*** Extract provided Section Begins ***
The newly discovered jet, known as HH 1177, is seen here bursting from its source — a young, massive star within a star-forming region of the Large Magellanic Cloud. (Credit:ESO, A McLeod et al.)

But deep inside N180 B hides a smaller yet equally breathtaking sight. Using the Multi Unit Spectroscopic Explorer (MUSE) instrument on the ESO’s Very Large Telescope, researchers probed the nebula N180 B and spotted a fledgling star firing a huge jet into space. The jet of this young star — which is about 12 times the mass of the Sun — is nearly 33 light-years long, making it one of the longest such jets observed to date. Furthermore, this is the first time astronomers have used visible light to spot such a jet around a newly formed star — at least in a galaxy other than the Milky Way.

According to a press release from the ESO, such jets are typically found bursting from stellar accretion disks, which are chaotically swirling whirlpools of hot gas and dust that surround many young stars. By analyzing the jet, dubbed HH 1177, astronomers recognized that it’s extremely narrow, or collimated, much like a laser beam.

Though such narrow jets have commonly been observed around low-mass baby stars, very few have been found around young, high-mass stars (greater than eight solar masses) — though they have seen them before. However, by finding this rare example of a high-mass infant star shooting a powerful jet from its accretion disk, astronomers have collected yet another piece of evidence that suggests little stars are not the only ones that throw tantrums in their early years.
*** Extract provided Section Ends ***
*** Stored data Section Begins ***
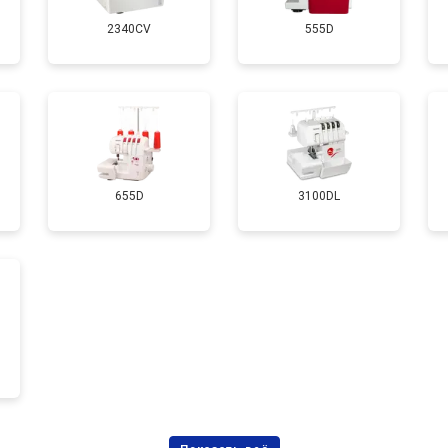
2340CV
555D
655D
3100DL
*** Stored data Section Ends ***
■ **Activities**
a – According to the excerpt on HH 1177, why does this jet count as evidence that little stars are not the only ones that "throw tantrums in their early years"? Answer in one to three sentences.
b – Can you duplicate everything in the excerpt on HH 1177 from "The newly discovered" down to "the Milky Way."?

■ **Problem solutions**
a – Narrow jets like this are common around low-mass young stars, but very few have been found around young stars greater than eight solar masses. HH 1177 is a rare case of a high-mass infant star, about 12 times the mass of the Sun, shooting a powerful jet from its accretion disk. This shows that such jets are not limited to small stars.

b –
The newly discovered jet, known as HH 1177, is seen here bursting from its source — a young, massive star within a star-forming region of the Large Magellanic Cloud. (Credit:ESO, A McLeod et al.)

But deep inside N180 B hides a smaller yet equally breathtaking sight. Using the Multi Unit Spectroscopic Explorer (MUSE) instrument on the ESO’s Very Large Telescope, researchers probed the nebula N180 B and spotted a fledgling star firing a huge jet into space. The jet of this young star — which is about 12 times the mass of the Sun — is nearly 33 light-years long, making it one of the longest such jets observed to date. Furthermore, this is the first time astronomers have used visible light to spot such a jet around a newly formed star — at least in a galaxy other than the Milky Way.